Alison Laurence, Stefania Manfio, Samuel Maull, and Krish Seetah, Spring 2023

This course takes a global perspective on the human facets driving meat consumption. Using historical, ecological, and anthropological material, we look at the ways meat eating has fundamentally shaped our environment, our health, and our culture.

COLLEGE 105: The Politics of Development

Nate Grubman, Saad Gulzar, and Soledad Prillaman, Spring 2023

This course examines foundational reasons for why some countries remain poor and why inequality persists today. In addition to answering the why question, we will also examine how practitioners, policymakers, and academics have tackled global development challenges, where they have met success, and where failure has provided key lessons for the future.

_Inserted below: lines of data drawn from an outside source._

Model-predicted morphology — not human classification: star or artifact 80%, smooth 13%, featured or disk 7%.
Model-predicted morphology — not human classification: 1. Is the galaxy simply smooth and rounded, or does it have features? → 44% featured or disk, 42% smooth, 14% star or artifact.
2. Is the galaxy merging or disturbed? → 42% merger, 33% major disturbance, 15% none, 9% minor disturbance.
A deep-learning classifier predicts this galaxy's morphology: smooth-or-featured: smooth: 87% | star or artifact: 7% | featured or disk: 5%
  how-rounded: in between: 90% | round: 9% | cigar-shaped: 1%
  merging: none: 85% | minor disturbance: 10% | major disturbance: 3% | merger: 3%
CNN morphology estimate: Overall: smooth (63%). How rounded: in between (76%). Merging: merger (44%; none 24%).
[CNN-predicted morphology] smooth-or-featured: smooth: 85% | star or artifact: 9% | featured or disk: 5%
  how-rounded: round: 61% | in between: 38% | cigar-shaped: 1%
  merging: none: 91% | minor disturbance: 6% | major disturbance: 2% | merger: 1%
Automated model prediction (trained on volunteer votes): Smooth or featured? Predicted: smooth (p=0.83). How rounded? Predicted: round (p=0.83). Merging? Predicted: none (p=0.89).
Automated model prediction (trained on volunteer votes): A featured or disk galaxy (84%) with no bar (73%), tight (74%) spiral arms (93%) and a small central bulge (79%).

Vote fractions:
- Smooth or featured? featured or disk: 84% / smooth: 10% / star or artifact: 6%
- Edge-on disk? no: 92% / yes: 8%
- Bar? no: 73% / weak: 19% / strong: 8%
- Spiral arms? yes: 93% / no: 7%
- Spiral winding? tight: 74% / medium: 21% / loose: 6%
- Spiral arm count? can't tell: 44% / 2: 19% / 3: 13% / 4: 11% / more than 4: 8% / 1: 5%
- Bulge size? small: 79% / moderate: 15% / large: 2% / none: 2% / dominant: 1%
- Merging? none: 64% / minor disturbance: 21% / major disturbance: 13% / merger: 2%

GLOBAL 120: Stories at the Border

Spring 2023

We will explore several different genres of visual and textual representation from around the world that bear witness to border conflict including writing by China Miéville, Carmen Boullosa, Joe Sacco, and Agha Shahid Ali, many of which also trouble the borders according to which genres are typically separated and defined.

GLOBAL 125: Human Rights in an Age of Great Power Rivalry, War, and Political Transformation

David Cohen, Winter 2023

The course will explore the humanitarian dimension and consequences of war, conflict, and political transformation in contexts around the globe through a series of case studies.

Global 135: Around the World in Ten Films

Pavle Levi, Winter 2023

This is an introductory-level course about the cinema as a global language. We will undertake a comparative study of select historical and contemporary aspects of international cinema, and explore a range of themes pertaining to the social, cultural, and political diversity of the world.

Global 193: History of World Cinema III: Queer Cinema around the World

Usha Iyer, Spring 2023

This course provides an overview of cinema from around the world since 1960, highlighting the cultural, political, and economic forces that have shaped various film movements over the last six decades.

HUMRTS 108: Advanced Spanish Service-Learning: Migration, Asylum, and Human Rights at the Border

Vivian Brates, Fall 2023 and Winter & Spring 2023

This community engaged learning workshop is open only to students who are concurrently enrolled in SPANLANG 108SL. Through the HUMRTS 108 units, students will have the opportunity to apply their advanced Spanish language skills and knowledge of the U.S. immigration detention system from the class as volunteers with immigrant rights advocacy organizations.

HUMRTS 114: Human Rights Practice and Challenges in Southeast Asia: Issues, fieldwork, career paths

David Cohen, Spring 2023

This course aims to address student interest in the practice of human rights both from the individual perspective, particularly regarding a variety of professional career paths, as well as from institutional perspectives.

LATINAM 177A: Mapping Poverty, Colonialism and Nation Building in Latin America

Alberto Diaz-Cayeros, Spring 2023

This course is an introduction to the mapping of colonial and early independent Latin America, as a lens through which students may learn about the process of colonization, state building, and the legacies on those processes on poverty and underdevelopment today.